[Problem] The records come next. Copy all of them exactly.

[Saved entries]
+++++

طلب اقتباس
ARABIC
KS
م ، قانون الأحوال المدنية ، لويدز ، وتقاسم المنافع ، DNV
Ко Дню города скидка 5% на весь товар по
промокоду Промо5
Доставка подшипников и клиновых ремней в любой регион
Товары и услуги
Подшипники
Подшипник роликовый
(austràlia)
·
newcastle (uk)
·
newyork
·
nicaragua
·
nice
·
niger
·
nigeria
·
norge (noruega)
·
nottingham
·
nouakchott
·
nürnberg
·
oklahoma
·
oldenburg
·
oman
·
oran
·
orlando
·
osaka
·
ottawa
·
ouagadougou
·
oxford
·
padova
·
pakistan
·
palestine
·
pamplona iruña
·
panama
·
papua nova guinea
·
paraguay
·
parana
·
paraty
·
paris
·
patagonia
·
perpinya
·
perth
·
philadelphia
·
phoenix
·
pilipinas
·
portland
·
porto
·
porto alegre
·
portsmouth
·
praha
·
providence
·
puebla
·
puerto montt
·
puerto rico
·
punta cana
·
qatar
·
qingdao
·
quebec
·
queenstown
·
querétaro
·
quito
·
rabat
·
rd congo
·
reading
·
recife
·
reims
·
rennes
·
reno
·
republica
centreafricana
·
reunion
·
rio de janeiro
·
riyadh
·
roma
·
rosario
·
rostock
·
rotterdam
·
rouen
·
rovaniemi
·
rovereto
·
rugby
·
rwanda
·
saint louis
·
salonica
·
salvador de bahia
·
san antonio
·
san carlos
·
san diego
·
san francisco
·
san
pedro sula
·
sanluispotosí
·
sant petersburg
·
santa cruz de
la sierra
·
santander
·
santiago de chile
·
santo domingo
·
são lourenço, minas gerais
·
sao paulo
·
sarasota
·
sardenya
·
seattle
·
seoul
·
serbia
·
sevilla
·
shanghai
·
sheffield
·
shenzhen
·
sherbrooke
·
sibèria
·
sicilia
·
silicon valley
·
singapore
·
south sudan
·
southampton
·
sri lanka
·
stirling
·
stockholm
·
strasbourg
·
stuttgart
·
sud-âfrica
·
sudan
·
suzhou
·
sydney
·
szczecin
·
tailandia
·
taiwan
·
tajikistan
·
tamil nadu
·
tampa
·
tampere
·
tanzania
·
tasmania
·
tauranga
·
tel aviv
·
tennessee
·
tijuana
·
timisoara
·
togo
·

+++++

[Answer to the problem]
طلب اقتباس
ARABIC
KS
م ، قانون الأحوال المدنية ، لويدز ، وتقاسم المنافع ، DNV
Ко Дню города скидка 5% на весь товар по
промокоду Промо5
Доставка подшипников и клиновых ремней в любой регион
Товары и услуги
Подшипники
Подшипник роликовый
(austràlia)
·
newcastle (uk)
·
newyork
·
nicaragua
·
nice
·
niger
·
nigeria
·
norge (noruega)
·
nottingham
·
nouakchott
·
nürnberg
·
oklahoma
·
oldenburg
·
oman
·
oran
·
orlando
·
osaka
·
ottawa
·
ouagadougou
·
oxford
·
padova
·
pakistan
·
palestine
·
pamplona iruña
·
panama
·
papua nova guinea
·
paraguay
·
parana
·
paraty
·
paris
·
patagonia
·
perpinya
·
perth
·
philadelphia
·
phoenix
·
pilipinas
·
portland
·
porto
·
porto alegre
·
portsmouth
·
praha
·
providence
·
puebla
·
puerto montt
·
puerto rico
·
punta cana
·
qatar
·
qingdao
·
quebec
·
queenstown
·
querétaro
·
quito
·
rabat
·
rd congo
·
reading
·
recife
·
reims
·
rennes
·
reno
·
republica
centreafricana
·
reunion
·
rio de janeiro
·
riyadh
·
roma
·
rosario
·
rostock
·
rotterdam
·
rouen
·
rovaniemi
·
rovereto
·
rugby
·
rwanda
·
saint louis
·
salonica
·
salvador de bahia
·
san antonio
·
san carlos
·
san diego
·
san francisco
·
san
pedro sula
·
sanluispotosí
·
sant petersburg
·
santa cruz de
la sierra
·
santander
·
santiago de chile
·
santo domingo
·
são lourenço, minas gerais
·
sao paulo
·
sarasota
·
sardenya
·
seattle
·
seoul
·
serbia
·
sevilla
·
shanghai
·
sheffield
·
shenzhen
·
sherbrooke
·
sibèria
·
sicilia
·
silicon valley
·
singapore
·
south sudan
·
southampton
·
sri lanka
·
stirling
·
stockholm
·
strasbourg
·
stuttgart
·
sud-âfrica
·
sudan
·
suzhou
·
sydney
·
szczecin
·
tailandia
·
taiwan
·
tajikistan
·
tamil nadu
·
tampa
·
tampere
·
tanzania
·
tasmania
·
tauranga
·
tel aviv
·
tennessee
·
tijuana
·
timisoara
·
togo
·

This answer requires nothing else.